Rows:
┌────────

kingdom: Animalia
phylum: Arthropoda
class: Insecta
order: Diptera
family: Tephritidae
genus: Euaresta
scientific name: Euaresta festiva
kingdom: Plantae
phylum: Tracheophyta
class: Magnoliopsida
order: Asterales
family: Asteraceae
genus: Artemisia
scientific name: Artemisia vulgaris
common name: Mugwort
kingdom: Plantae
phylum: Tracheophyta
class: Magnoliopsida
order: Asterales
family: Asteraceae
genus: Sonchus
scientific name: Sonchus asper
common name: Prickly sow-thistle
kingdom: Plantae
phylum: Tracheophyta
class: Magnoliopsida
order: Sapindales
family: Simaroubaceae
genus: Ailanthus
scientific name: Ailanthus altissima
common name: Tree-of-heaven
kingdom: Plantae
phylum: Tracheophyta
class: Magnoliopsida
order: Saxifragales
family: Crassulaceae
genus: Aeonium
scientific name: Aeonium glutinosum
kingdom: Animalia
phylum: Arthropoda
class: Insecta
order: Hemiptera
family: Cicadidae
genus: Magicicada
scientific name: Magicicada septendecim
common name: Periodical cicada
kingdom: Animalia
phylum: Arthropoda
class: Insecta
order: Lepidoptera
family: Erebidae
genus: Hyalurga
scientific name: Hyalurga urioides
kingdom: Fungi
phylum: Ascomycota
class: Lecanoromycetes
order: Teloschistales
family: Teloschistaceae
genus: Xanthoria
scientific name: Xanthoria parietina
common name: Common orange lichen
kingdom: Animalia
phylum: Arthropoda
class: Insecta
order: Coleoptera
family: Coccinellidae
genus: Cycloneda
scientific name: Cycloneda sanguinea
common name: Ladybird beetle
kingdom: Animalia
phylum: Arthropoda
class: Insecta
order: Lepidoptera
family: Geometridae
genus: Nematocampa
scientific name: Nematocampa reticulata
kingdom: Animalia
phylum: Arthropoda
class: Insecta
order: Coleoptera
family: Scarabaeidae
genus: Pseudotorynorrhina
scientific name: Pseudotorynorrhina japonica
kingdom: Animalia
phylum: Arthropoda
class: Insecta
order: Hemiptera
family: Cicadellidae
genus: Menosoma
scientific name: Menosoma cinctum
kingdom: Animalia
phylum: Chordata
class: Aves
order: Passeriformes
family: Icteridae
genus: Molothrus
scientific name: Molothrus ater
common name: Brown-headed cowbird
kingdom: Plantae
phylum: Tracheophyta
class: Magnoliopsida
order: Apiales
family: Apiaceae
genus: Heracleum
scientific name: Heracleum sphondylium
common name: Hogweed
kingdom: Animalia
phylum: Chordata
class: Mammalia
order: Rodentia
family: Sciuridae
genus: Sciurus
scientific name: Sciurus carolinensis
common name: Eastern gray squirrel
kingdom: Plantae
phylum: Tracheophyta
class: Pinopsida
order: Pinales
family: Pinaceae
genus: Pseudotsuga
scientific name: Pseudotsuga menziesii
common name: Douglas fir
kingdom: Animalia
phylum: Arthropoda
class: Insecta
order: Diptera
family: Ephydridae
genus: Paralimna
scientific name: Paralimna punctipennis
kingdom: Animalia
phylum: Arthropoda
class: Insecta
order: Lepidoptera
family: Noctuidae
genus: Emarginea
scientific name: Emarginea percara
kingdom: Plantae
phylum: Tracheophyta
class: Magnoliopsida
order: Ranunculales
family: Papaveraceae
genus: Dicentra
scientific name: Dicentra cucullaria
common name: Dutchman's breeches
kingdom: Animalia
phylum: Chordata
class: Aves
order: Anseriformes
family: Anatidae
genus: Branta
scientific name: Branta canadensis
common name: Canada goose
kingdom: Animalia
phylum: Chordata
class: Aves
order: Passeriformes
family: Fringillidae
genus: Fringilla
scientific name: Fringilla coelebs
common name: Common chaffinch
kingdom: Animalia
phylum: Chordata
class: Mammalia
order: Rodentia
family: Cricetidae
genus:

└────────

Work to be completed: Copy the entries from the line with "family: Pinaceae" up to and including the line with "family: Papaveraceae", substituting "binomial name" for each "scientific name" and leaving everything else unchanged.

Reply to the task:
family: Pinaceae
genus: Pseudotsuga
binomial name: Pseudotsuga menziesii
common name: Douglas fir
kingdom: Animalia
phylum: Arthropoda
class: Insecta
order: Diptera
family: Ephydridae
genus: Paralimna
binomial name: Paralimna punctipennis
kingdom: Animalia
phylum: Arthropoda
class: Insecta
order: Lepidoptera
family: Noctuidae
genus: Emarginea
binomial name: Emarginea percara
kingdom: Plantae
phylum: Tracheophyta
class: Magnoliopsida
order: Ranunculales
family: Papaveraceae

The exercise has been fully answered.